▸ Data to process
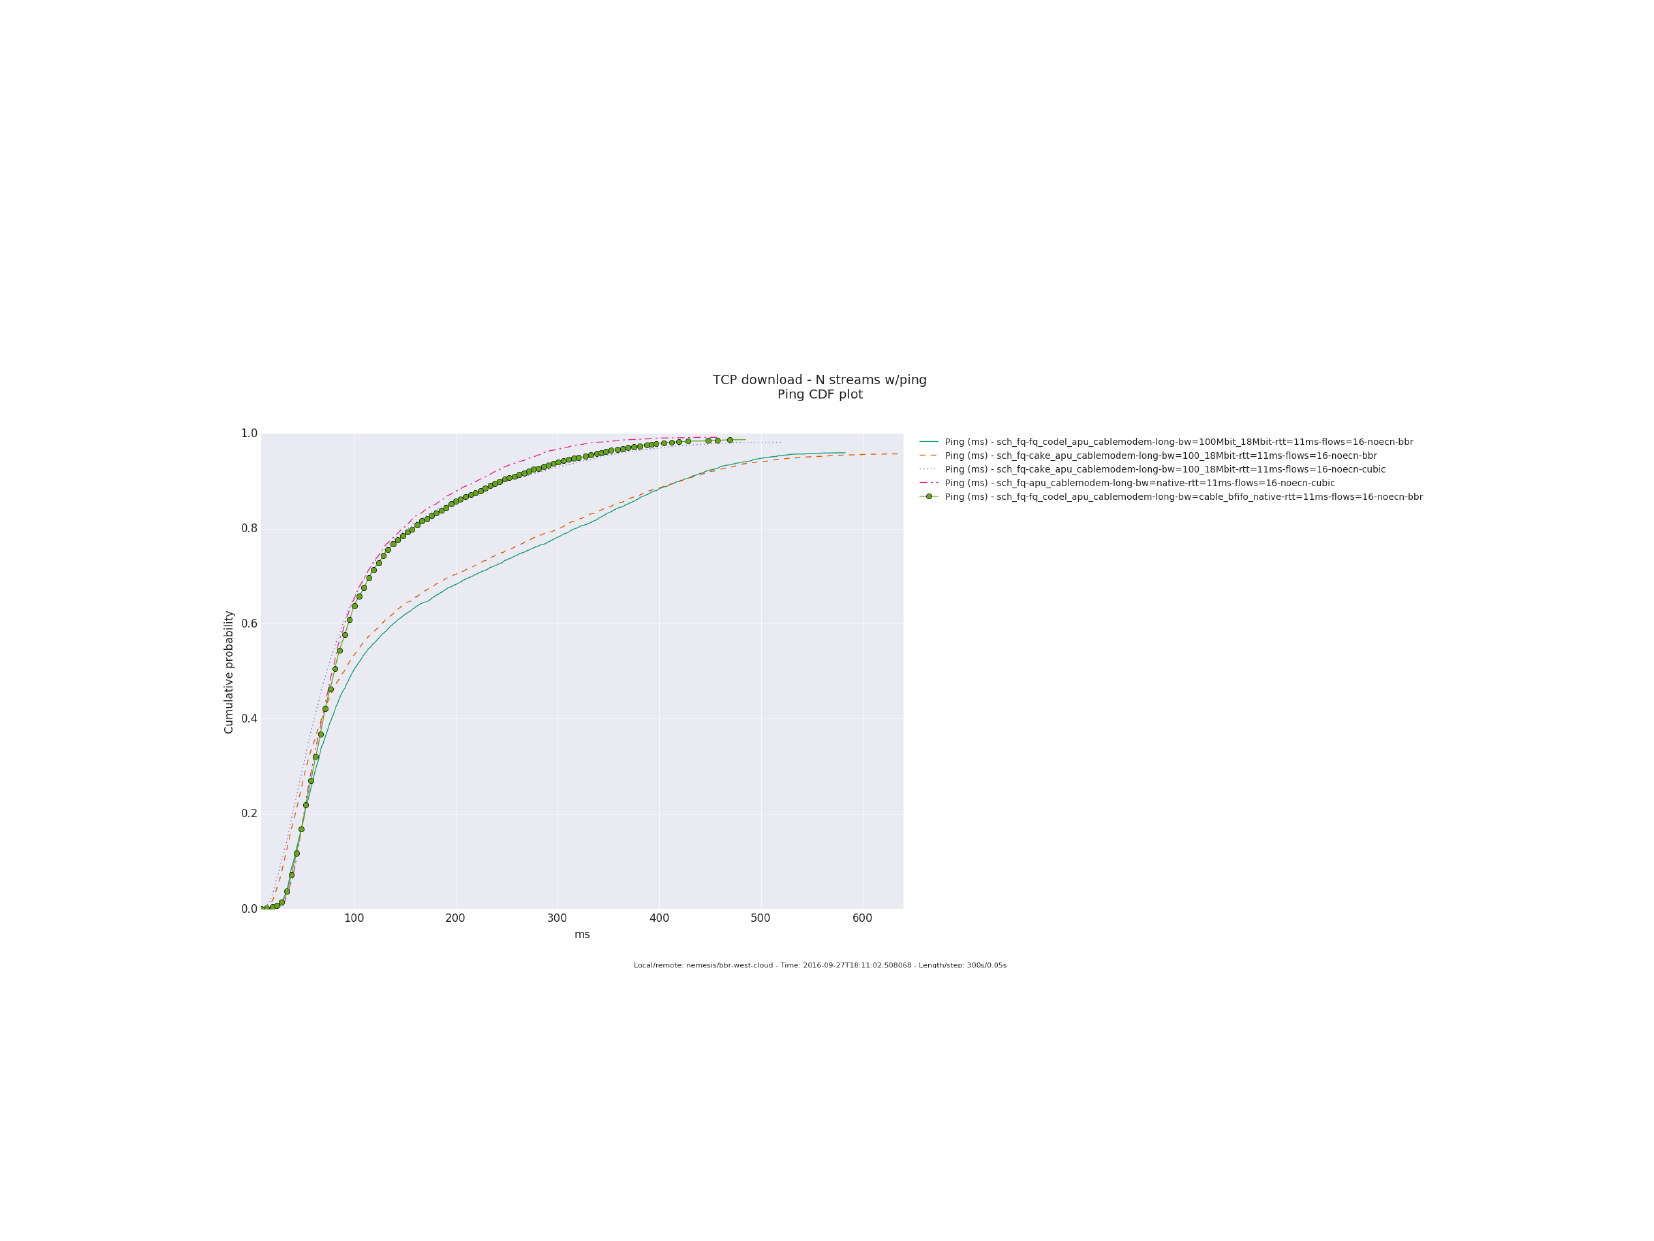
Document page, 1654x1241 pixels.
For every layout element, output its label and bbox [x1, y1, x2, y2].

picture [75, 374, 1564, 968]
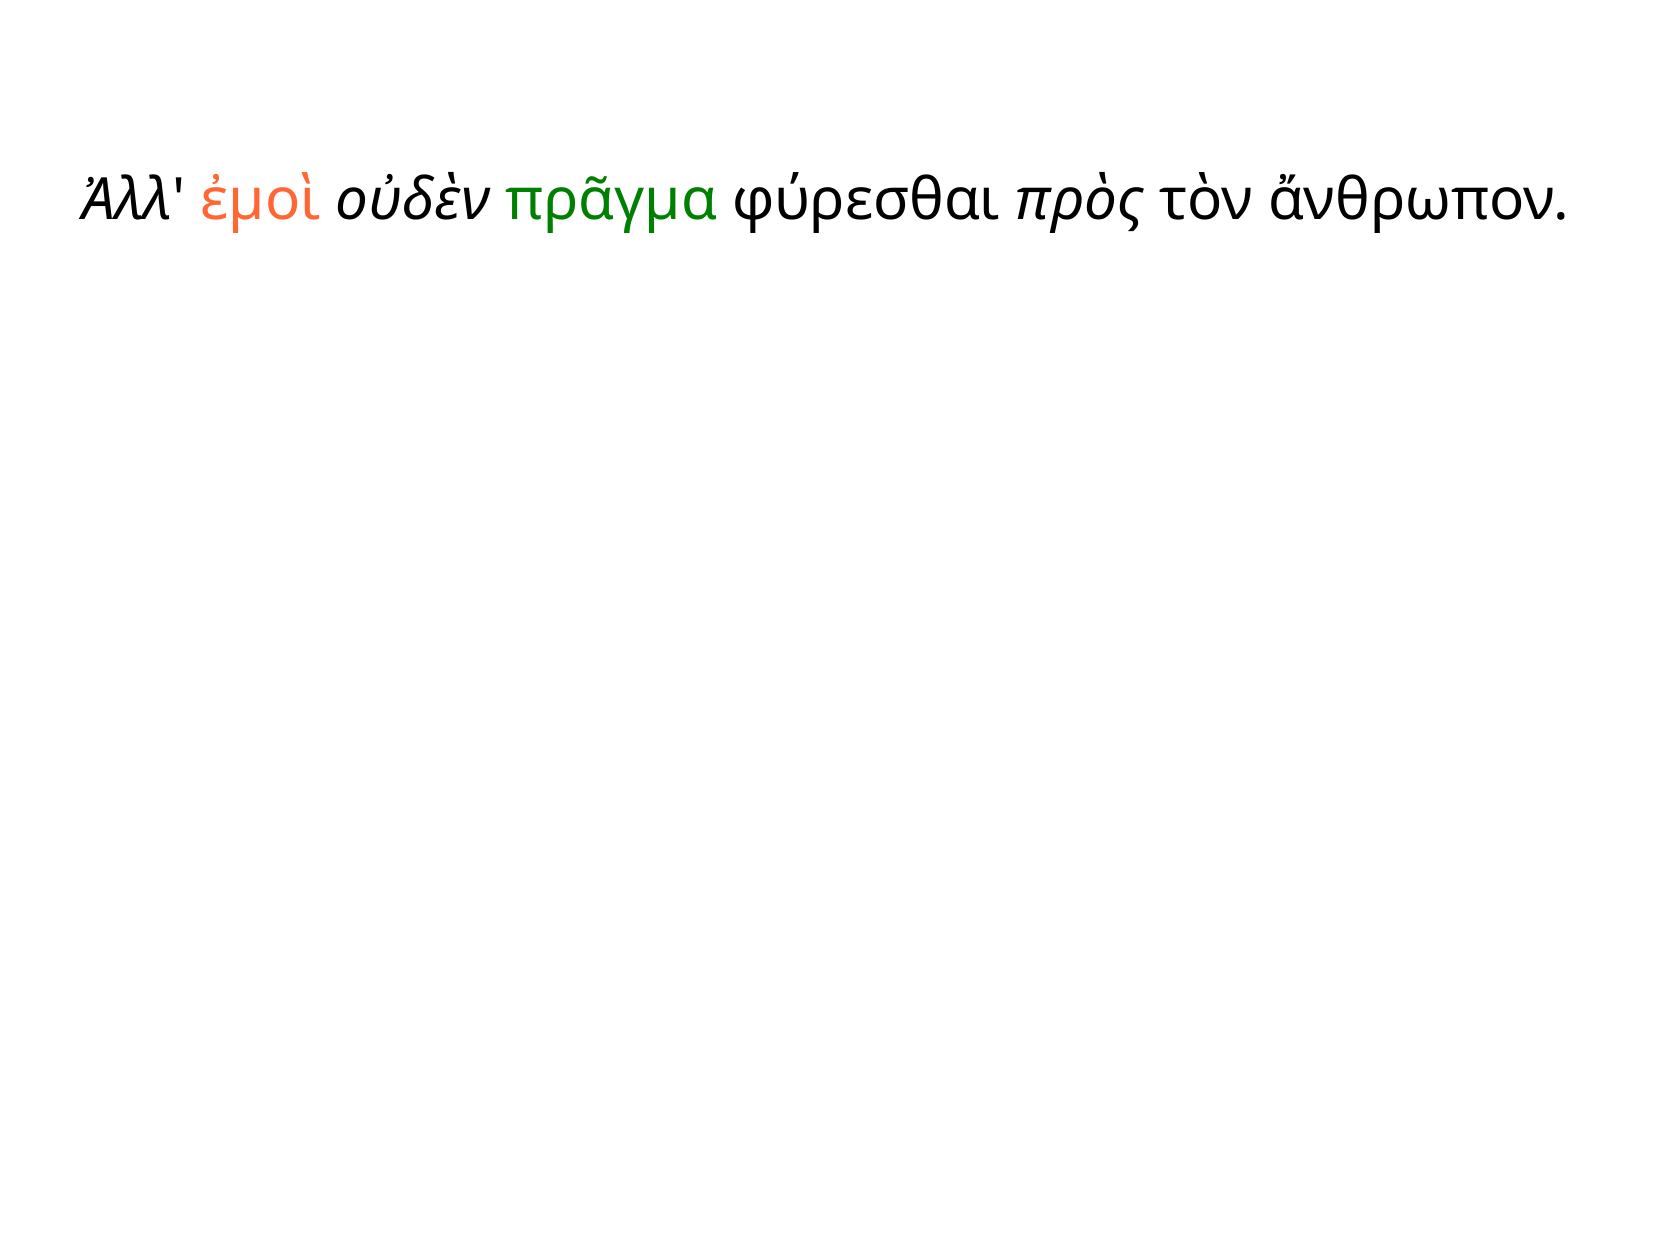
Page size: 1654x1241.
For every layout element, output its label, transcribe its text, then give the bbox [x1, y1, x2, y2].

list Ἀλλ' ἐμοὶ οὐδὲν πρᾶγμα φύρεσθαι πρὸς τὸν ἄνθρωπον. [82, 118, 1571, 1241]
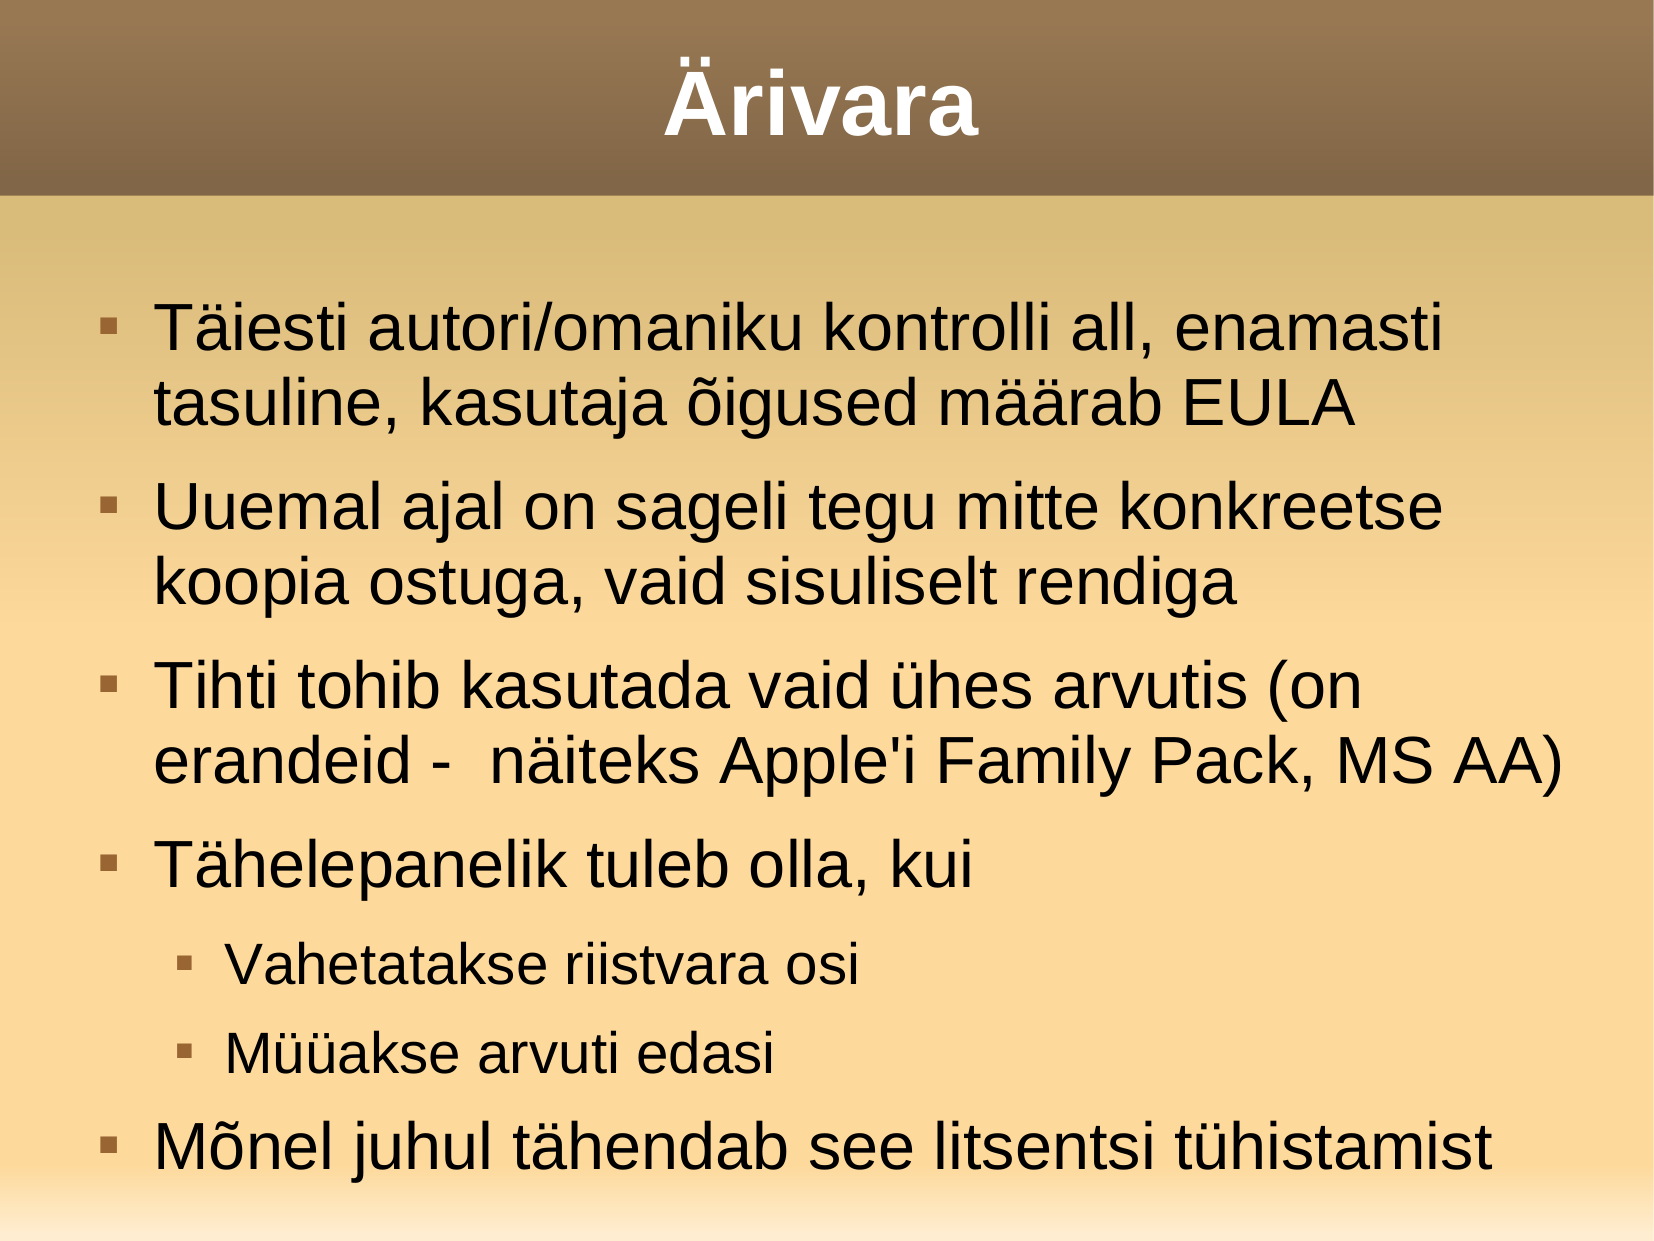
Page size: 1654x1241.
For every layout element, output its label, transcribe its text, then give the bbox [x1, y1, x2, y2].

title Ärivara [76, 7, 1565, 200]
list Täiesti autori/omaniku kontrolli all, enamasti tasuline, kasutaja õigused määrab EULA Uuemal ajal on sageli tegu mitte konkreetse koopia ostuga, vaid sisuliselt rendiga Tihti tohib kasutada vaid ühes arvutis (on erandeid - näiteks Apple'i Family Pack, MS AA) Tähelepanelik tuleb olla, kui Vahetatakse riistvara osi Müüakse arvuti edasi Mõnel juhul tähendab see litsentsi tühistamist [82, 290, 1571, 1184]
picture [0, 0, 1654, 1241]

▸ The task
Please express every line of the entries above as a Markdown table with two columns, No. and Line, numbering the rows and skipping blank lines. Leave the pictures out of your answer.

▸ Response to the task
| No. | Line |
|---|---|
| 1 | Document page, 1654x1241 pixels. |
| 2 | For every layout element, output its label and bbox [x1, y1, x2, y2]. |
| 3 | picture [75, 374, 1564, 968] |
| 4 | Page size: 1654x1241. |
| 5 | For every layout element, output its label, transcribe its text, then give the bbox [x1, y1, x2, y2]. |
| 6 | list Ἀλλ' ἐμοὶ οὐδὲν πρᾶγμα φύρεσθαι πρὸς τὸν ἄνθρωπον. [82, 118, 1571, 1241] |
| 7 | Page size: 1654x1241. |
| 8 | For every layout element, output its label, transcribe its text, then give the bbox [x1, y1, x2, y2]. |
| 9 | title Ärivara [76, 7, 1565, 200] |
| 10 | list Täiesti autori/omaniku kontrolli all, enamasti tasuline, kasutaja õigused määrab EULA Uuemal ajal on sageli tegu mitte konkreetse koopia ostuga, vaid sisuliselt rendiga Tihti tohib kasutada vaid ühes arvutis (on erandeid - näiteks Apple'i Family Pack, MS AA) Tähelepanelik tuleb olla, kui Vahetatakse riistvara osi Müüakse arvuti edasi Mõnel juhul tähendab see litsentsi tühistamist [82, 290, 1571, 1184] |
| 11 | picture [0, 0, 1654, 1241] |